--- Aufgabe 1 ---
Ordne die Zeilen der Einträge als JSON-Liste von Strings an, eine pro Zeile und ohne Leerzeilen: Fang bei der Zeile mit „Ходовая часть“ an und hör nach der Zeile mit „Descargar programa completo en PDF“ auf. Die Bilder lässt du dabei weg.

--- Ausgewählter Auszug ---
Doch ich wollte eigentlich gar nicht über den Personalismus schreiben, zumal dies sehr schwierig ist, angesichts fehlender allgemeiner Kriterien. Der Aufsatz in der „Tagespost“ hat allerdings den Personalismus zur Grundlage und verkauft diesen als echte Alternative zu Postmoderne und analytischer Philosophie.

Das Problem liegt bereits in der Aufgabenstellung, nämlich einer „Neubegründung der Metaphysik“, die angesichts von Postmoderne und analytischer Philosophie notwendig sei. Das ist dasselbe wie die seit Kant immer wiederholte Frage nach einer „Metaphysik nach Kant“, so als habe Kant etwas Wesentliches zur Metaphysikkritik beigetragen hätte. Was Kant oder die postmoderne Philosophie in Frage gestellt haben, ist allenfalls ein Gespenst von „Metaphysik“ das es, wenn überhaupt, in der rationalistischen Metaphysik der Neuzeit vor Kant gegeben hat. Dabei beruht die Kritik an der Metaphysik, wie man sie bei Kant und seinen Apologeten oder in der Postmoderne findet, auf Voraussetzungen und Missverständnissen, die selbst unreflektiert bleiben. Ich wage hier die Behauptung, dass es bis heute keine argumentative Widerlegung der aristotelisch-thomistischen Metaphysik gibt, die deren wichtigste Prinzipien wie die Akt-Potenz-Theorie und die damit verbundene Lehre von Form und Materie, die thomistische Kausaltheorie (Vier-Ursachen-Lehre) oder andere Grundlagen dieser Philosophie betrifft.

Wer also meint, man müsse die Metaphysik „nach Kant“ oder „nach der Postmoderne“ neu begründen, der steht mit beiden Beinen in der neuzeitlichen Philosophie die er glaubt überwinden zu müssen. Diese Neubegründung sieht Böhr nun darin, dass man für die Neubegründung der Metaphysik den Ausgang „beim Ort des Denkens nehmen muss“, was natürlich das Subjekt des Denkens ist. Doch ist gerade dies keine Neubegründung, sondern dass, was bereits Descartes und Leibniz versucht haben und nach ihm alle anderen neuzeitlichen Philosophen.

„Der Ort des Denkens aber ist das Ich, genauer; das innere Ich – und die entscheidende Frage ist, ob es dem Subjekt möglich ist, eine Brücke zu den Objekten seines Denkens zu bauen: eine Brücke, die zum Objekt führt und uns den Gegenstand er- und begreifen lässt. Können wir sicher sein, dass sich dieser Zugriff nicht ausschließlich in der Wahrnehmung des Ich aufbaut, jenseits dieser Wahrnehmung aber auf keine eigene, vom Denken unabhängige Wirklichkeit trifft?“, schreibt Böhr. Man muss schon von Kenntnissen in der Philosophiegeschichte ziemlich unberührt sein, um dies als eine neue Fragestellung zur Neubegründung der Metaphysik anzusehen. Descartes hat praktisch genau diese Frage gestellt und nicht nur er, sondern dieses „Problem“, das ein Scheinproblem ist, liegt der ganzen modernen Philosophie zugrunde, deren späte Ausgeburten Postmoderne, Personalismus, Existenzialismus oder Positivismus sind.

--- Einträge zur Übung ---

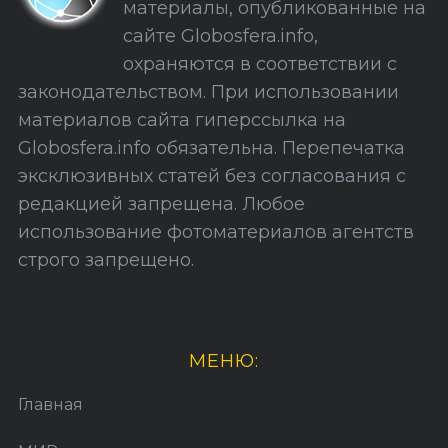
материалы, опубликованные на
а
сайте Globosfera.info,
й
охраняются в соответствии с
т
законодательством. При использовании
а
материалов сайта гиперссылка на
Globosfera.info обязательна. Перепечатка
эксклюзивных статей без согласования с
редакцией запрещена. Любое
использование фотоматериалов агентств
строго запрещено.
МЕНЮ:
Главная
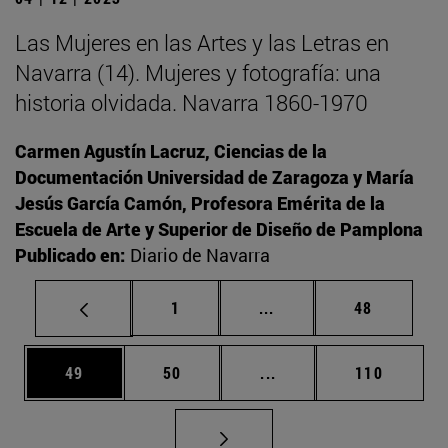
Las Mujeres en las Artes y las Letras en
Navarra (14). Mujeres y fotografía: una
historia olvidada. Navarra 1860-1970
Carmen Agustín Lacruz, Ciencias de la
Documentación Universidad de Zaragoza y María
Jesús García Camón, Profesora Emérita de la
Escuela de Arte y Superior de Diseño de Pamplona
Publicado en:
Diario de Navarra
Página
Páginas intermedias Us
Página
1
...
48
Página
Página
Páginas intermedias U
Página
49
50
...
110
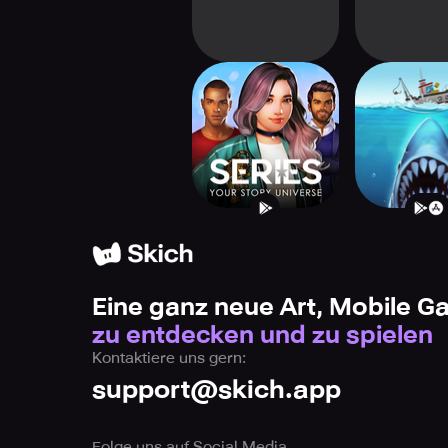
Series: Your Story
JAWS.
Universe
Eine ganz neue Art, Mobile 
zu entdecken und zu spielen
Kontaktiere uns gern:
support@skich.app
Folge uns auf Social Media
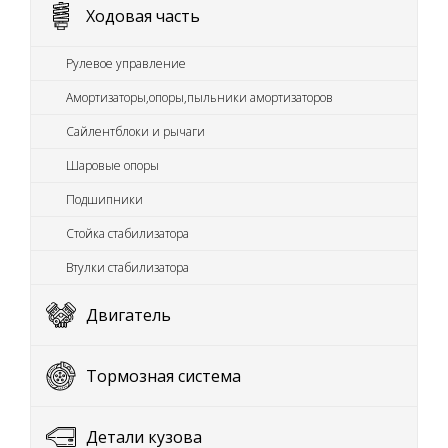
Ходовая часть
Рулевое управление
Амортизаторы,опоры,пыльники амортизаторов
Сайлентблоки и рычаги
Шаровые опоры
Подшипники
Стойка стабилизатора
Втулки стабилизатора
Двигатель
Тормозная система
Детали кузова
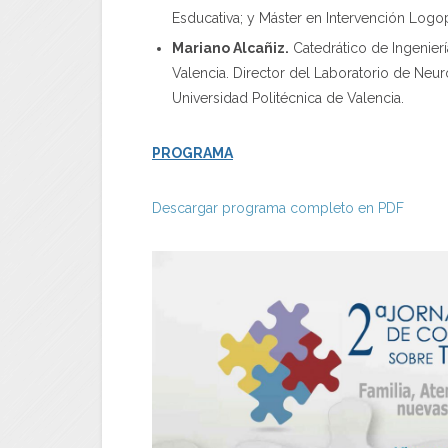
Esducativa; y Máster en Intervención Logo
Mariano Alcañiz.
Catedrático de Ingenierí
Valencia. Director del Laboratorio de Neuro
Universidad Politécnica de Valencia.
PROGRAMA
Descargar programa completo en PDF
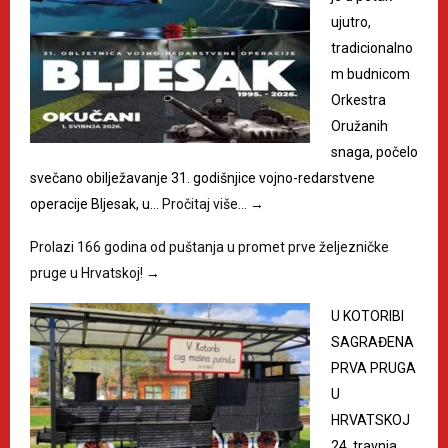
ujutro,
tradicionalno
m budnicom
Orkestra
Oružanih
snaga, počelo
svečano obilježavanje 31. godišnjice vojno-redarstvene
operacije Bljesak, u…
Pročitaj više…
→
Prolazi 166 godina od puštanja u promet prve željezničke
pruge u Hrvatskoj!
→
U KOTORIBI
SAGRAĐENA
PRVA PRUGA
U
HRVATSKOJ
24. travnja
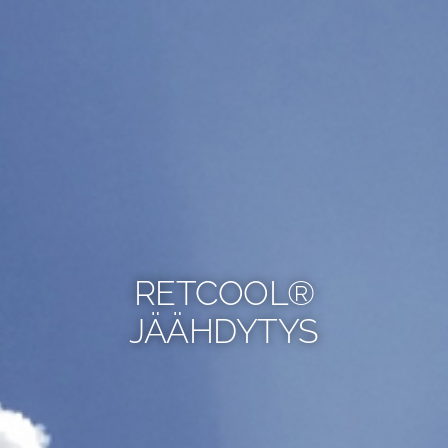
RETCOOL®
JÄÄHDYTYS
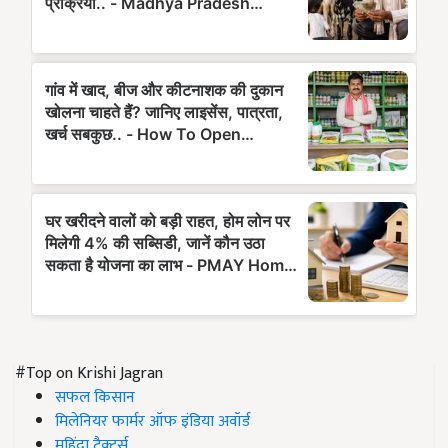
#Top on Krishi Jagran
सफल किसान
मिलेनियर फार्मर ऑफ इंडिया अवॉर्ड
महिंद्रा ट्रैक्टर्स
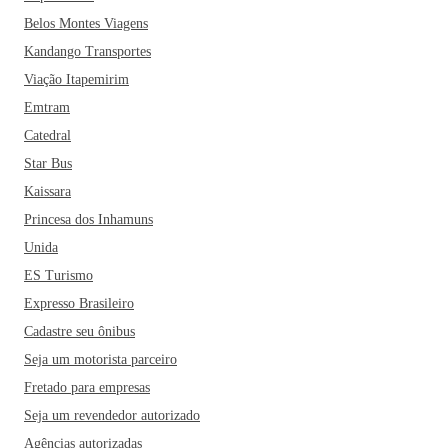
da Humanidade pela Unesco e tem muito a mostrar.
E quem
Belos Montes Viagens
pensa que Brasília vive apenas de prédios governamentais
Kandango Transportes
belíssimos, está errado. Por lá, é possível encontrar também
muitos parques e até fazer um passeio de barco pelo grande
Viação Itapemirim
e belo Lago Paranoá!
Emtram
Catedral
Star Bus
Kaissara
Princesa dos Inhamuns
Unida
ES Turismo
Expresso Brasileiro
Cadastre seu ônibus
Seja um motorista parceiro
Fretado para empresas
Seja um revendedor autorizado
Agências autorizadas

--- Aufgabe 2 ---
Welche zwei Philosophen haben laut dem Auszug schon versucht, beim Subjekt des Denkens anzusetzen?

--- Ergebnis 1 ---
[
  "Ходовая часть",
  "Рулевое управление",
  "Амортизаторы,опоры,пыльники амортизаторов",
  "Сайлентблоки и рычаги",
  "Шаровые опоры",
  "Подшипники",
  "Стойка стабилизатора",
  "Втулки стабилизатора",
  "Двигатель",
  "Тормозная система",
  "Детали кузова",
  "Esducativa; y Máster en Intervención Logo",
  "Mariano Alcañiz.",
  "Catedrático de Ingenierí",
  "Valencia. Director del Laboratorio de Neuro",
  "Universidad Politécnica de Valencia.",
  "PROGRAMA",
  "Descargar programa completo en PDF"
]

--- Ergebnis 2 ---
Descartes und Leibniz.